AI for accessibility: bringing Ally to Meta Ray-Ban
Type: In-house full-time role
Role: Product Designer (UX/UI)
Year: 2025/26
Ally (30k+ downloads) is an accessible AI assistant that helps people from the blind and low-vision community read texts, describe images, check their calendar, and navigate daily life more independently through voice. As a Product Designer at Envision AI, I designed the integration of Ally with Meta Ray-Ban glasses (now in private beta with 10k testers), opening a new customer acquisition channel and reinforcing Envision's mission of making AI assistance available across hardware. I also strengthened the design system by auditing components for inconsistencies and improving color contrast to meet 100% compliance with WCAG accessibility.
For blind and low-vision people, tasks like reading a label or checking the arrival board at the station require extra effort or help from others. Ally removes that friction, putting an AI assistant in their hands that assists them in these kinds of tasks. The app supports hardware integrations with the Ally Solos Glasses (the newest Ally native smart glasses model) and the Envision Glasses (older model, born as a standalone device), allowing users to interact with it hands-free. The new Meta Ray-Ban integration meets users on an hardware they already love, opening a new significant customer acquisition channel.

Screens of the Ally app when I first arrived at Envision

User wearing the Envision Glasses

User wearing the Ally Solos glasses
Design an Ally integration for the widely used Meta Ray-Ban glasses, ensuring the experience is consistent with the app design and meets the high accessibility standards a blind and low-vision audience depends on.
Potential
The Meta Ray-Ban glasses are already part of daily life for many people in the blind and low-vision community, making their integration with Ally a natural next step to reach new users on hardware they already trust.
Early tensions
Unlike the existing Solos and Envision Glasses integrations, connecting Meta Ray-Ban requires users to navigate through the Meta AI app multiple times during pairing. This can potentially create unintentional error states and confusing transitions. Since the feature had been technically built prior design intervention, I mapped the existing flow identifying UX inconsitencies and edge cases.

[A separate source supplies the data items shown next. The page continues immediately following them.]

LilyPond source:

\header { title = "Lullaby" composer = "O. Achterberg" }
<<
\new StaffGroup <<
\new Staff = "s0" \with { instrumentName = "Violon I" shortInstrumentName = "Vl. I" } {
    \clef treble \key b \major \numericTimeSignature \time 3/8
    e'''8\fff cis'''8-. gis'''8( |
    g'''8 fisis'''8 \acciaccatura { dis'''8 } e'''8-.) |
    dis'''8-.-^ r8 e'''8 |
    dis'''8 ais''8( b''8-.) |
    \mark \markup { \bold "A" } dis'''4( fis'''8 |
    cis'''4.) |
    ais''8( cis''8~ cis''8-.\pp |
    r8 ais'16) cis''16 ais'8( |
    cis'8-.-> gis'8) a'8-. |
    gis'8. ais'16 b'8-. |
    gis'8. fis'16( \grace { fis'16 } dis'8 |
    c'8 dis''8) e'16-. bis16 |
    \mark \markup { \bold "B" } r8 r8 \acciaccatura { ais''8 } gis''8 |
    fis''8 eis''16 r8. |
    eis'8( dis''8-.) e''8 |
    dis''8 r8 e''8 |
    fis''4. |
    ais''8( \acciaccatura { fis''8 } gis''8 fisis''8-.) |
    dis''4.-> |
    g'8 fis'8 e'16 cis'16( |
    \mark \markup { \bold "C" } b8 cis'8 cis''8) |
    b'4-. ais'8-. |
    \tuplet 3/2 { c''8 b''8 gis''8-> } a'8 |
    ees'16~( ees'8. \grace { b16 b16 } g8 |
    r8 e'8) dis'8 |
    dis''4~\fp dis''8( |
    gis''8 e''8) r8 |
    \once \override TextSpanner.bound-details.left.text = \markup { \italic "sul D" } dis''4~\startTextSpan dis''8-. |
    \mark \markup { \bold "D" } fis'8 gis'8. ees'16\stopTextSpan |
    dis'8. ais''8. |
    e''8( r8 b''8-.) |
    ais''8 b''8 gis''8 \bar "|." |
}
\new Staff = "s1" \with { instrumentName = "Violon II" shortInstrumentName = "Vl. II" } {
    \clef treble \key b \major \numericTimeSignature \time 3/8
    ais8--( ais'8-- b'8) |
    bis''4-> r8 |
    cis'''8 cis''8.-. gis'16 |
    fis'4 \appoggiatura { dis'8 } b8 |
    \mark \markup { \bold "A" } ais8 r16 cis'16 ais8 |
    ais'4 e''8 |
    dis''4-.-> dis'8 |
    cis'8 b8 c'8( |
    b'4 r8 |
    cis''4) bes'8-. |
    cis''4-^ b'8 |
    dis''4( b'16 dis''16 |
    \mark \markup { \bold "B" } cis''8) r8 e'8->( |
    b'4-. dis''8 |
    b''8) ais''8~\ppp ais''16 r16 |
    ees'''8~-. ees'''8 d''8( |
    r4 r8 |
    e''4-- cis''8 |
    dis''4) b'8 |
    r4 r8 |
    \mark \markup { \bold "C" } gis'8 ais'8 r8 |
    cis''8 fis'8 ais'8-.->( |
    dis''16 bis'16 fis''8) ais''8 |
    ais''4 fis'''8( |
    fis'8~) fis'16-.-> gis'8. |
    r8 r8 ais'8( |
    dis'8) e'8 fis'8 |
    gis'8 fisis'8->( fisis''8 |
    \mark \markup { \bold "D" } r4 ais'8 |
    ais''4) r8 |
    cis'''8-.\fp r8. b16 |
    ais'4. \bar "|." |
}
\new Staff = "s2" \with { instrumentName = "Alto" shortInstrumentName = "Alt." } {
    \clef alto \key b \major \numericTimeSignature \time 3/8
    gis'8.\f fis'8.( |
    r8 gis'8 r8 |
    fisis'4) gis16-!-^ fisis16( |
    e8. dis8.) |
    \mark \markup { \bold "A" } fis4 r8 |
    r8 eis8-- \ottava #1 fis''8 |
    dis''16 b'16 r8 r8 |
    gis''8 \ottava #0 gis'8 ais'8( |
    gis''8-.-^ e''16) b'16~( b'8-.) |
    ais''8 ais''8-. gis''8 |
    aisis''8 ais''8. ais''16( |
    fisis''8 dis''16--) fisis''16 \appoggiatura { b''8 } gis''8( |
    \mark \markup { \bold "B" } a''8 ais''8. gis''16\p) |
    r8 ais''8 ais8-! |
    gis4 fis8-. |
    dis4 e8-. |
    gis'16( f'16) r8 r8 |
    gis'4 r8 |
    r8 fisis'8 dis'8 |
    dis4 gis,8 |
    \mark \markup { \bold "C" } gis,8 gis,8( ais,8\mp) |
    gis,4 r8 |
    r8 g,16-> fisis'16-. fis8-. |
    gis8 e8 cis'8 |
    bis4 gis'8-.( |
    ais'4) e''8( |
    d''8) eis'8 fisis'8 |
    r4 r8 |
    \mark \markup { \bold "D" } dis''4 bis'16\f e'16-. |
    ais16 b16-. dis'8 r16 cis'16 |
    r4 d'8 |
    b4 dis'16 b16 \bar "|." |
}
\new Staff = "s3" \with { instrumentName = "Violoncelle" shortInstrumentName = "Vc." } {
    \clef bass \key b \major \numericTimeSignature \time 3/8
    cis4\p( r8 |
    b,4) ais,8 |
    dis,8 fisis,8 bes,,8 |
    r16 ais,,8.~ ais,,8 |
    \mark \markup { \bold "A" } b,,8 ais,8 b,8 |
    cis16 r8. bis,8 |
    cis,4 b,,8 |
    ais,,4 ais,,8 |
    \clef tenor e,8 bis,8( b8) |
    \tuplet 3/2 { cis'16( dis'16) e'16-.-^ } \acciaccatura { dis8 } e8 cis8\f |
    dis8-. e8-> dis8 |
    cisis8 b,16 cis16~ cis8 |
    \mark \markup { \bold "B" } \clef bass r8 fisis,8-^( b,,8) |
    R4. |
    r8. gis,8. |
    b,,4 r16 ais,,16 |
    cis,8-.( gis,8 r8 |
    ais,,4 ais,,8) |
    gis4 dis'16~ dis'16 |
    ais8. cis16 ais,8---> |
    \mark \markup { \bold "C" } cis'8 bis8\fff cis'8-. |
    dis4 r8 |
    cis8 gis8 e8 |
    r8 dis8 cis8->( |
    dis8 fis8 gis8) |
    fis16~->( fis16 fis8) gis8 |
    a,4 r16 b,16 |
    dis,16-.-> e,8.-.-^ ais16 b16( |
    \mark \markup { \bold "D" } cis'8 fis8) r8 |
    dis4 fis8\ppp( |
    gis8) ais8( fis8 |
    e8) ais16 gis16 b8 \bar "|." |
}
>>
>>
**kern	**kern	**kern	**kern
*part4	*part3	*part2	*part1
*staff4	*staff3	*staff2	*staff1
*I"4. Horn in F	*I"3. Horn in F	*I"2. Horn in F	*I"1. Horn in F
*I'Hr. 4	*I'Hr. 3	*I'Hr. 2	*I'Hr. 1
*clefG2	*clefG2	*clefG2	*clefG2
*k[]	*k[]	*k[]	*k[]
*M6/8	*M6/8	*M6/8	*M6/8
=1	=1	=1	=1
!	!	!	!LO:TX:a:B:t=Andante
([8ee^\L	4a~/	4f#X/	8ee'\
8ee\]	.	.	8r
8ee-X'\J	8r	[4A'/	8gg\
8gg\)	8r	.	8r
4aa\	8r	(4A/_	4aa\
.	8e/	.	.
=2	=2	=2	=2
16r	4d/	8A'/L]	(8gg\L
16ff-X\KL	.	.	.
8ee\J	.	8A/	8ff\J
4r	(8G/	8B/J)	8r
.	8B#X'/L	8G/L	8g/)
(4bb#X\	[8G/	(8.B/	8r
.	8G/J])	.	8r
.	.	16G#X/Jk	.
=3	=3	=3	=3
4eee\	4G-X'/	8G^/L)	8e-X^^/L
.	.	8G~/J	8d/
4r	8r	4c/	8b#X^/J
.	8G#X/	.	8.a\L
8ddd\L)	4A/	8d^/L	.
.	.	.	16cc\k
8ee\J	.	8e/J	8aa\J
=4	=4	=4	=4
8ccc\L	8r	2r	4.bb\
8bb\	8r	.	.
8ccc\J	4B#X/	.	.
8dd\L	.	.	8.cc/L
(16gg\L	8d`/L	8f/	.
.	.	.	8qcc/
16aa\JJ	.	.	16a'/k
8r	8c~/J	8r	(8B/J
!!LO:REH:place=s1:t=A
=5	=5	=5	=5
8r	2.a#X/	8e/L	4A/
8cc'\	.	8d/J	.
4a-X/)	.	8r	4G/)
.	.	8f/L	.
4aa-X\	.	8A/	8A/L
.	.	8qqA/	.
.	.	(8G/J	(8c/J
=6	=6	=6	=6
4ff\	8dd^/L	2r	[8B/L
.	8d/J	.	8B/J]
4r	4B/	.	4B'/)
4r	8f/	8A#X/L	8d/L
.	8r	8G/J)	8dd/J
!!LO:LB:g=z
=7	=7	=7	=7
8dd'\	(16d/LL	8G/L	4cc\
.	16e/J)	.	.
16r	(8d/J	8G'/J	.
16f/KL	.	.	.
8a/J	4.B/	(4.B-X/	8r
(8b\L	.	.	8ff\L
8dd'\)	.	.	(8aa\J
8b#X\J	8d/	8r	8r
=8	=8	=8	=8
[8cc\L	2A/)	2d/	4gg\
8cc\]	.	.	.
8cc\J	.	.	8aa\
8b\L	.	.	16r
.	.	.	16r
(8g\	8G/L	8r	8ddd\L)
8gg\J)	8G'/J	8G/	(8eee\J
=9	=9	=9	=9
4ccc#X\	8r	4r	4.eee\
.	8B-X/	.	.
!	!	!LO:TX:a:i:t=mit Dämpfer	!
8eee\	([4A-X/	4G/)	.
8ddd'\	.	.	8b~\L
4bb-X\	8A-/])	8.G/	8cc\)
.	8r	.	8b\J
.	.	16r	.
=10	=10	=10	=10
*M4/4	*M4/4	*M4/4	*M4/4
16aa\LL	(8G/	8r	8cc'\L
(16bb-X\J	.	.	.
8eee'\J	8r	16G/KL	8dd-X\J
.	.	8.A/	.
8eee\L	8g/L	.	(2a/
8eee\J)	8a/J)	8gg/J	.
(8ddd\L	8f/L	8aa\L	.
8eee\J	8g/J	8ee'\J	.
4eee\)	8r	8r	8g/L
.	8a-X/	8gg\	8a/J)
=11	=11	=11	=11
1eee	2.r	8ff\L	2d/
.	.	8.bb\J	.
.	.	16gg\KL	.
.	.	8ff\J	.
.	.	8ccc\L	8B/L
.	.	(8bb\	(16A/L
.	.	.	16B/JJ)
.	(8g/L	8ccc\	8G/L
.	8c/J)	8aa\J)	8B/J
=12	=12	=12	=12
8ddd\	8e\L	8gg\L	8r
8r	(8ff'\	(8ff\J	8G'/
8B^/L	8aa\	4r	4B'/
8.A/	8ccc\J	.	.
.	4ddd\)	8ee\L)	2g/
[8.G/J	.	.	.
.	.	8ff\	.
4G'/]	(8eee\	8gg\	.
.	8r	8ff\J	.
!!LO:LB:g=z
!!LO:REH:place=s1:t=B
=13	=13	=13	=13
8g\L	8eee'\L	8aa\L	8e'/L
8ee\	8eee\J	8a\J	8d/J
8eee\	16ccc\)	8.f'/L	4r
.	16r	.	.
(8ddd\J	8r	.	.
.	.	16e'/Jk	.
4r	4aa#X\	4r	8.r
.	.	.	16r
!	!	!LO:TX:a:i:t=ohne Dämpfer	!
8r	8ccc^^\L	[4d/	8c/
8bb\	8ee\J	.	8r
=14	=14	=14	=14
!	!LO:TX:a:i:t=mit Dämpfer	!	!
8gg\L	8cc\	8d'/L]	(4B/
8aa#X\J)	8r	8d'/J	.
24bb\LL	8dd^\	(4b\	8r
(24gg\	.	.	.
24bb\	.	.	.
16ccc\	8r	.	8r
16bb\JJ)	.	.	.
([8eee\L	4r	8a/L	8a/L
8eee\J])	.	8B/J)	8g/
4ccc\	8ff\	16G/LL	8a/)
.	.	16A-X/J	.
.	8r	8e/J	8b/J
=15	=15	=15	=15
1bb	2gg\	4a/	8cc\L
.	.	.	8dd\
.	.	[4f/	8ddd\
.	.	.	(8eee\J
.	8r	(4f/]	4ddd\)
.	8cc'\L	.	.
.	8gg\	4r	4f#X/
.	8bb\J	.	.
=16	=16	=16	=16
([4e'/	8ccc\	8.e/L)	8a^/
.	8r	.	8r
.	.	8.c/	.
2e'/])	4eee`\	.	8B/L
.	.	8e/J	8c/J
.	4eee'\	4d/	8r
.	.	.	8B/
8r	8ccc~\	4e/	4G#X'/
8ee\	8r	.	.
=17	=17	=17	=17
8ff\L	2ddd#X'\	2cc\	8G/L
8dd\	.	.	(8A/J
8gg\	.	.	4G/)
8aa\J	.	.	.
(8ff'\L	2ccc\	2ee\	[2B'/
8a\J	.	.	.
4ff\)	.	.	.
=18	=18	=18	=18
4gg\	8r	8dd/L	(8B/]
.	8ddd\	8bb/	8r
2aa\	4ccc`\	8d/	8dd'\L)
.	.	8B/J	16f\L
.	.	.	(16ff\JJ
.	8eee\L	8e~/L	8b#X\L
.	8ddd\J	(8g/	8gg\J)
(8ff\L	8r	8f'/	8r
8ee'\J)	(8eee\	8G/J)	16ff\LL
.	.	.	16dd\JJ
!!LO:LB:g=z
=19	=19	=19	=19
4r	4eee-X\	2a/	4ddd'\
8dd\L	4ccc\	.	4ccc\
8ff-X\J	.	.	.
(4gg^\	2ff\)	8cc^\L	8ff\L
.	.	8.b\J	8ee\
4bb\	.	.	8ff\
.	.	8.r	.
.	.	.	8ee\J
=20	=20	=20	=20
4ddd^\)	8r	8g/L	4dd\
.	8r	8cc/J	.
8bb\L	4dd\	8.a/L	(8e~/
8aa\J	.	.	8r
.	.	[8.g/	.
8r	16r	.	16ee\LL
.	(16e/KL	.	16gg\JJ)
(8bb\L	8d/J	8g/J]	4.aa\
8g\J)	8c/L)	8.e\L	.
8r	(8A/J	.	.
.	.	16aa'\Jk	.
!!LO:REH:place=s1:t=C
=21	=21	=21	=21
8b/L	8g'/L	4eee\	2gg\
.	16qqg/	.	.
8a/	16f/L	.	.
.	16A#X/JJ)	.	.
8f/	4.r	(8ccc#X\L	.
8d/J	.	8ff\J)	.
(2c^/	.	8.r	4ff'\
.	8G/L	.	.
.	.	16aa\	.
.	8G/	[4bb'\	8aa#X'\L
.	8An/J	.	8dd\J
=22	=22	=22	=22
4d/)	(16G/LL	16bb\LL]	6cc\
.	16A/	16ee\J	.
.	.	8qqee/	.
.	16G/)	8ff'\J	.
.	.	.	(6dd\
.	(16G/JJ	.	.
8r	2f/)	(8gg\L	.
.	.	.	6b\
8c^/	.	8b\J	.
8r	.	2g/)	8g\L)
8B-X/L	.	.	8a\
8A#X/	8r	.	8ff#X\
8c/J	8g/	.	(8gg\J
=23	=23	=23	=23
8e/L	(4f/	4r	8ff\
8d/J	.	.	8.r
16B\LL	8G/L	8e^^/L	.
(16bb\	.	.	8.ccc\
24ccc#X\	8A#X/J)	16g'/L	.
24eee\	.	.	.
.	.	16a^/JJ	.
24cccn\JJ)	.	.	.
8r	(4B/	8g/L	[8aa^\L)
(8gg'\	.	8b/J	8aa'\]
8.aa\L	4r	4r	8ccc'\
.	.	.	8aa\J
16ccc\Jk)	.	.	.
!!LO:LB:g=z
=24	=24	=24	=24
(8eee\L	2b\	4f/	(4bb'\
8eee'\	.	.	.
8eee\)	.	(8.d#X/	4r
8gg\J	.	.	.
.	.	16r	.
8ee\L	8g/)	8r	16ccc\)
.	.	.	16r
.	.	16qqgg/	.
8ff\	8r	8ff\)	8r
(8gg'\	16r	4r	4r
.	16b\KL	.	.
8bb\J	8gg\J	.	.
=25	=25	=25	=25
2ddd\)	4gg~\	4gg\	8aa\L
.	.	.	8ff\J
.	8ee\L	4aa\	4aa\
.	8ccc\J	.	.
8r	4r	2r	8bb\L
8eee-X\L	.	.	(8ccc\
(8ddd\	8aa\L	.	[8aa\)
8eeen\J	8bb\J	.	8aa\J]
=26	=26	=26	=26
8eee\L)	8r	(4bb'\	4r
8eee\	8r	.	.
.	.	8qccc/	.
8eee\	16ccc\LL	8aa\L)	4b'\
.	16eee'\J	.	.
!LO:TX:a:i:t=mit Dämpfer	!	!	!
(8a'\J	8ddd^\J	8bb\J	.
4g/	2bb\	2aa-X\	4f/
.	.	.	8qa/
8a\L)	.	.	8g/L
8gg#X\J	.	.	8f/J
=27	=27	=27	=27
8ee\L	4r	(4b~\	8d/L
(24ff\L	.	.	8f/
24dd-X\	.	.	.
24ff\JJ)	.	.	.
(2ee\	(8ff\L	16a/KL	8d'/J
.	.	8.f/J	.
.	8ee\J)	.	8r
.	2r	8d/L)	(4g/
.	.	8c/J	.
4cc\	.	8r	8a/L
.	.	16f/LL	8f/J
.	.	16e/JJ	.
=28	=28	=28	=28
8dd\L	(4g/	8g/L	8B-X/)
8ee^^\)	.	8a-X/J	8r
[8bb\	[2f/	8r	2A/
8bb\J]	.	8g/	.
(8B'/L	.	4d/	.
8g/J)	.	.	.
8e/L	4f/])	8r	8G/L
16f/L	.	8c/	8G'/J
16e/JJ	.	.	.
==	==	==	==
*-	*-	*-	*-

Overview of the flow before design intervention
Connecting the Meta Ray-Ban glasses to Ally requires navigating through the Meta AI app multiple times, an interaction pattern that, without context, can be very disorienting. Given that most Ally's audience navigates the app through a screen reader, the challenge was to create clear instructions that make the flow feel intentional without using images. To do so, I used copy proactively, carefully balancing what screens display visually and what the screen reader reads aloud, refining word by word thanks to the feedback of beta testers.

The Meta Ray-Ban glasses have different options than the Solos, and the existing settings structure didn't accommodate them cleanly. Rather than forcing the new options into an existing pattern, I redesigned the settings page from scratch. The result was better aligned to the app's system and faster to navigate, so I applied it back to Solos, mindful of the differences between the two.




Designing a new feature in an existing product is an opportunity to look at the rest of the app. With the Ray-Ban integration, I audited the design system for accessibility gaps and I fixed them across the whole app. This resulted in reaching 100% compliance with WCAG standars both in light and in dark mode.

Additionally, save, delete and unpair flows were inconsistent across the app and in some cases not designed at all. I redesigned and standardised these flows, applying a coherent pattern across the whole app.

The integration was shared with a group of 600 beta testers who provided feedback freely through a Slack channel. The overall response was positive, they highlighted the smoothness of the experience and expressed enthusiasm for the integration. Where they expressed confusion, I used their input to refine the design before the wider public beta release. For example, I identified some features that beta testers were unaware of and added dedicated information about them in the tutorial.